[What the task asks] Give all of the records again precisely, excluding whatever pictures they contain.

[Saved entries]
+++
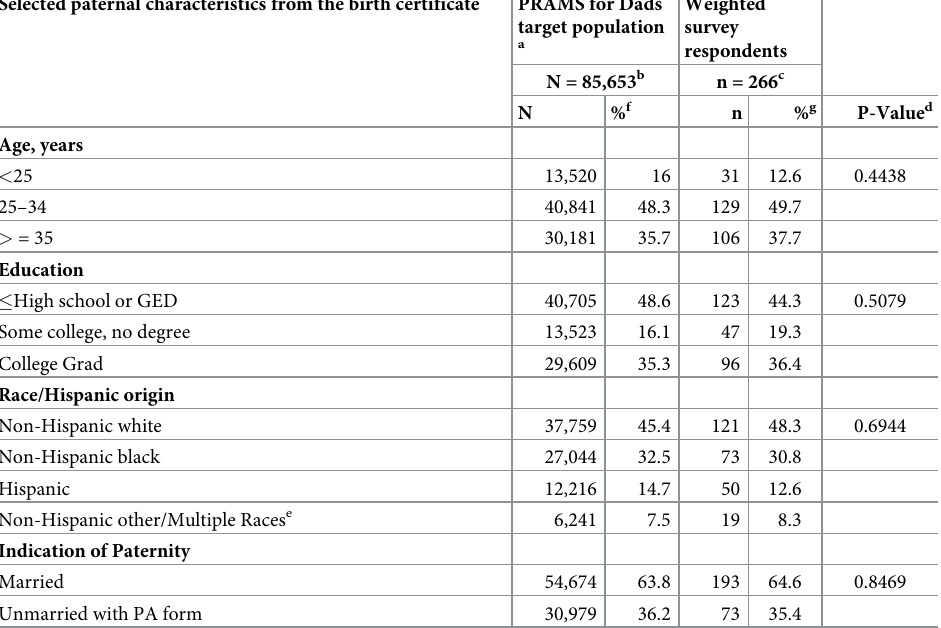
Table 1. Comparison of selected paternal characteristics of the PRAMS for Dads pilot study target population and weighted survey respondents, October 2018–July 2019, Georgia, USA. Selected paternal characteristics from the birth certificate PRAMS for Dads target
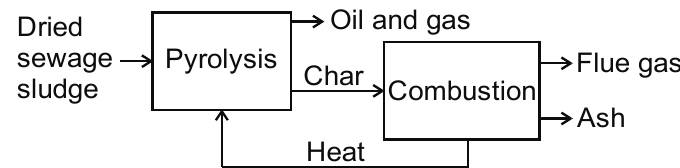
Figure 17. Two-stage “Pyrobustor” reactor for thermal treatment of sewage sludge.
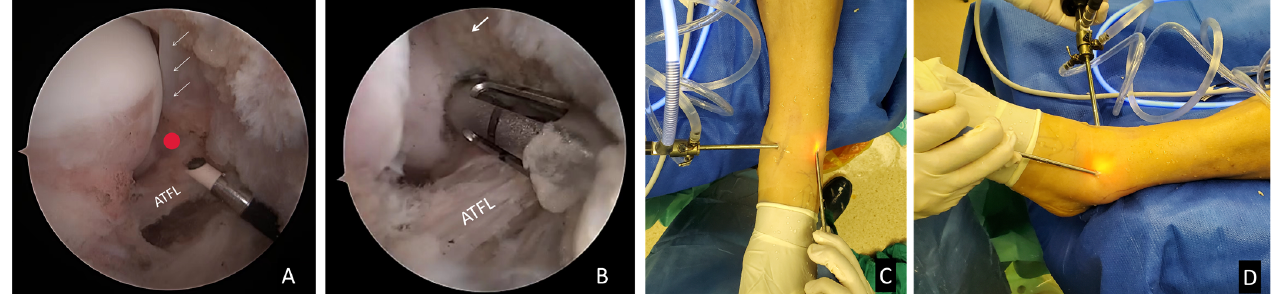
Figure 3. ( A ) The ATFL fibular footprint (red dot) is located approximately 5 mm inferior to the distal bundle of the anterior inferior tibiofibular syndesmosis (white arrow). ( B ) An anchor is placed in the footprint. ( C ) Top view, the direction of the anchor is parallel to the lateral surface of the talus. ( D ) Lateral view, with the anchor oriented at an approximately 45-degree angle to the lateral malleolus. little bit of the loop wire between the ATFL and the lateral joint capsule was withdrawn,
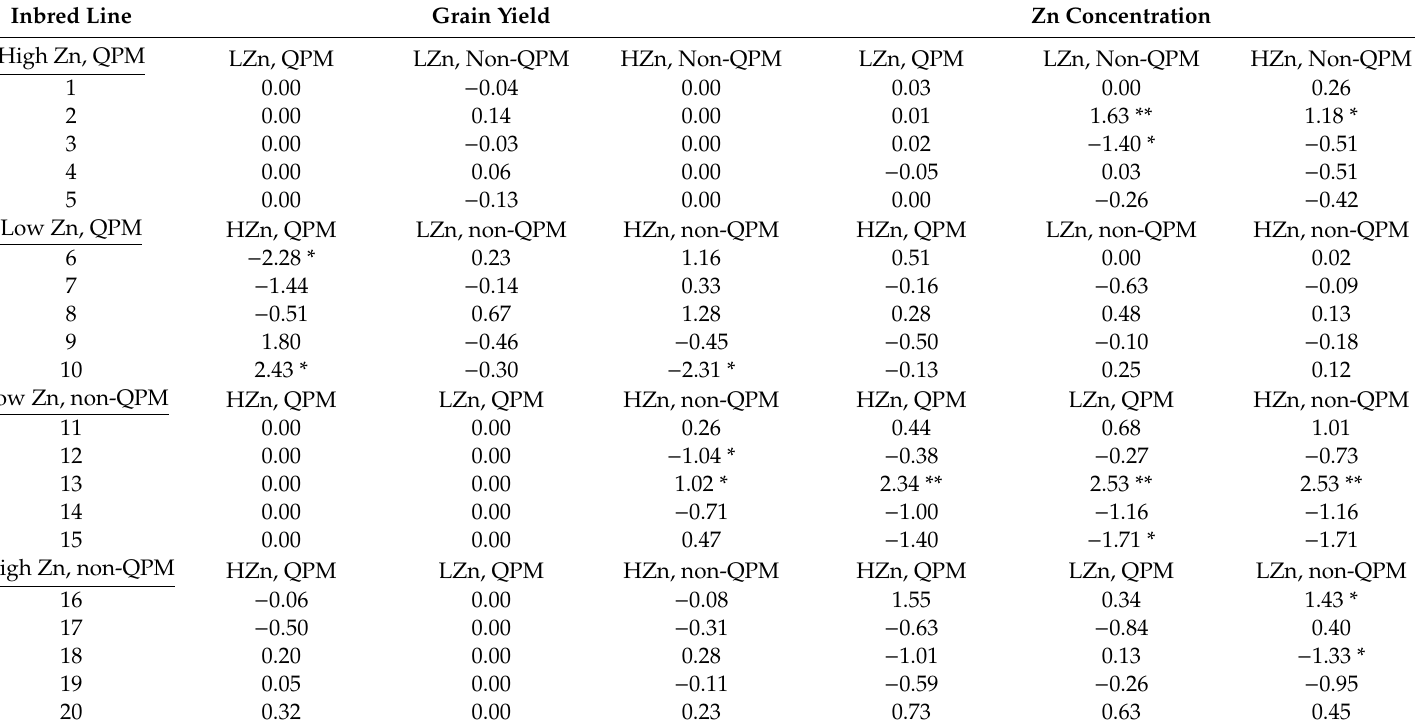
Table 6. General combining ability (GCA) e ff ects for grain yield and Zn across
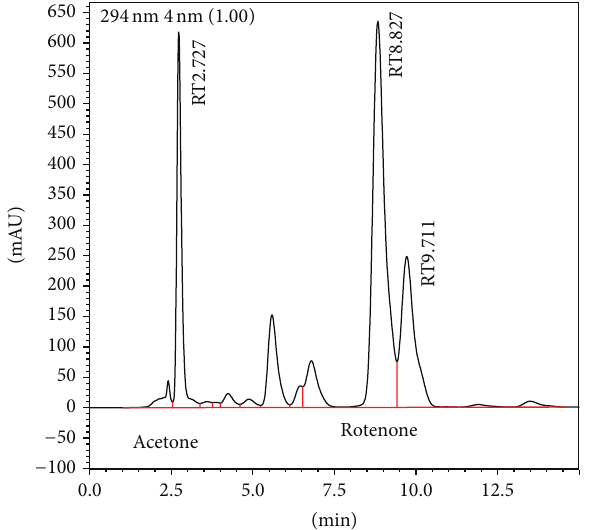
Figure 7: Chromatogram of [BMIM] OTF + acetone binary solvent system at 14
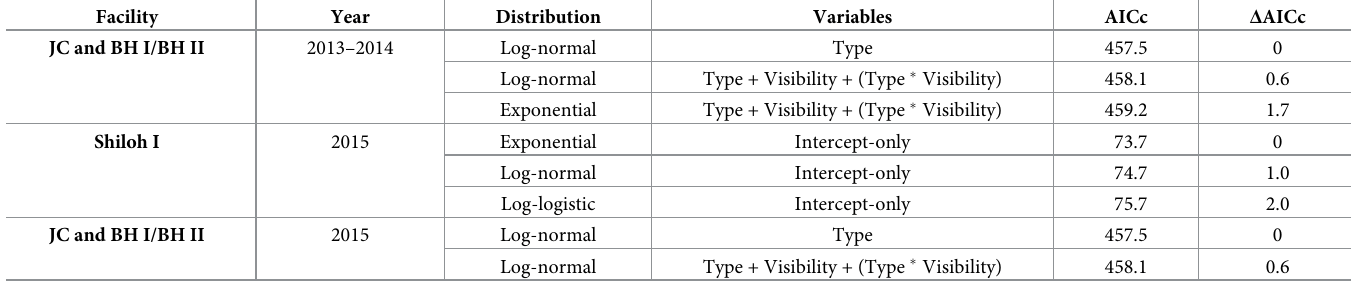
Table 9. Carcass persistence models a with corrected Akaike’s information criterion (AICc) and delta ( Δ ) AICc by facility and year for the Juniper Canyon (JC), Big Horn I (BH I), Big Horn II (BH II), and Shiloh I wind energy facilities. Facility JC and BH I/BH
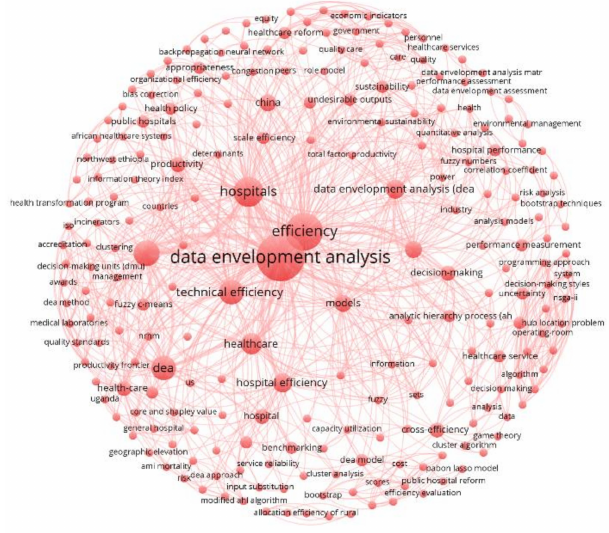
Figure 6. Keywords Co-occurrence for the Red Cluster.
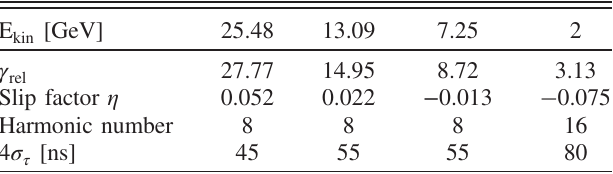
TABLE I. Beam parameters for vertical tune shift measure- ments at different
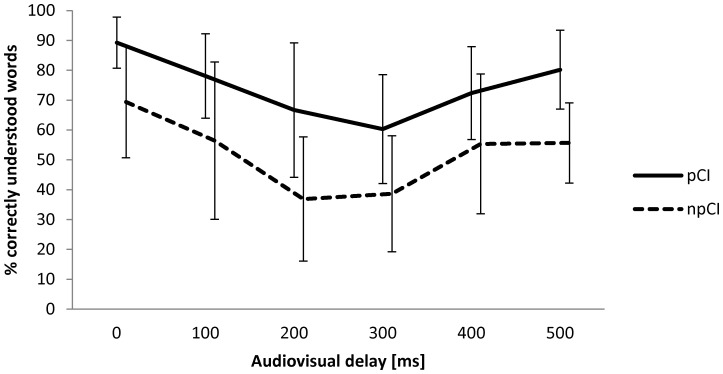
Audiovisual delay.Bimodal mean speech perception (+/−1 SD) is plotted against audio-visual delay (auditory signal proceeds image) for n = 10 proficient (pCI) and n = 11 non-proficient (npCI) CI users. Fusion of incongruent auditory and visual stimuli is not possible after 200 ms for npCI and 300 ms for pCI users. Intelligibility improved again after long AV delays because CI users did not try to fuse both incongruent signals and relied on either one of the stimuli.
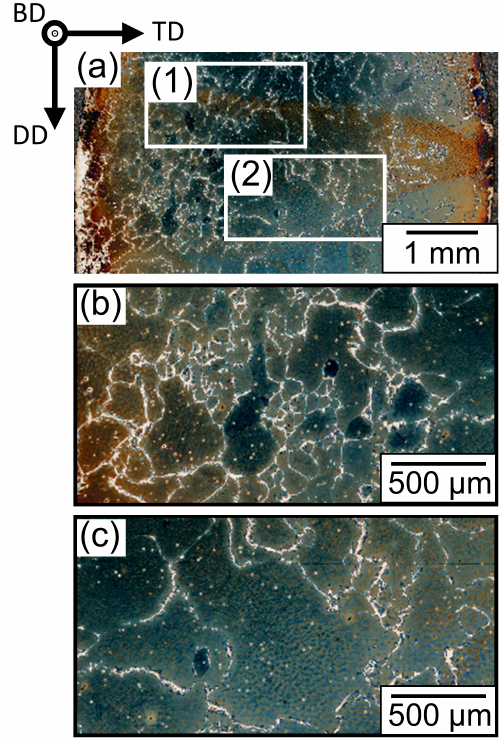
Figure 4. OM images obtained of the polished and etched DD-TD section; ( a ) overview of the cross-section; higher magnification detail of the area with small diameter grains ( 1 ) of approx. 65–180 µm is shown in ( b ) and of the larger diameter grains ( 2 ) up to 1.2 mm in ( c ); the sample coordinate system is defined by the building direction (BD), deposition direction (DD) and transverse direction (TD).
+++
[Written response]
Table 1. Comparison of selected paternal characteristics of the PRAMS for Dads pilot study target population and weighted survey respondents, October 2018–July 2019, Georgia, USA. Selected paternal characteristics from the birth certificate PRAMS for Dads target
Figure 17. Two-stage “Pyrobustor” reactor for thermal treatment of sewage sludge.
Figure 3. ( A ) The ATFL fibular footprint (red dot) is located approximately 5 mm inferior to the distal bundle of the anterior inferior tibiofibular syndesmosis (white arrow). ( B ) An anchor is placed in the footprint. ( C ) Top view, the direction of the anchor is parallel to the lateral surface of the talus. ( D ) Lateral view, with the anchor oriented at an approximately 45-degree angle to the lateral malleolus. little bit of the loop wire between the ATFL and the lateral joint capsule was withdrawn,
Table 6. General combining ability (GCA) e ff ects for grain yield and Zn across
Figure 7: Chromatogram of [BMIM] OTF + acetone binary solvent system at 14
Table 9. Carcass persistence models a with corrected Akaike’s information criterion (AICc) and delta ( Δ ) AICc by facility and year for the Juniper Canyon (JC), Big Horn I (BH I), Big Horn II (BH II), and Shiloh I wind energy facilities. Facility JC and BH I/BH
Figure 6. Keywords Co-occurrence for the Red Cluster.
TABLE I. Beam parameters for vertical tune shift measure- ments at different
Audiovisual delay.Bimodal mean speech perception (+/−1 SD) is plotted against audio-visual delay (auditory signal proceeds image) for n = 10 proficient (pCI) and n = 11 non-proficient (npCI) CI users. Fusion of incongruent auditory and visual stimuli is not possible after 200 ms for npCI and 300 ms for pCI users. Intelligibility improved again after long AV delays because CI users did not try to fuse both incongruent signals and relied on either one of the stimuli.
Figure 4. OM images obtained of the polished and etched DD-TD section; ( a ) overview of the cross-section; higher magnification detail of the area with small diameter grains ( 1 ) of approx. 65–180 µm is shown in ( b ) and of the larger diameter grains ( 2 ) up to 1.2 mm in ( c ); the sample coordinate system is defined by the building direction (BD), deposition direction (DD) and transverse direction (TD).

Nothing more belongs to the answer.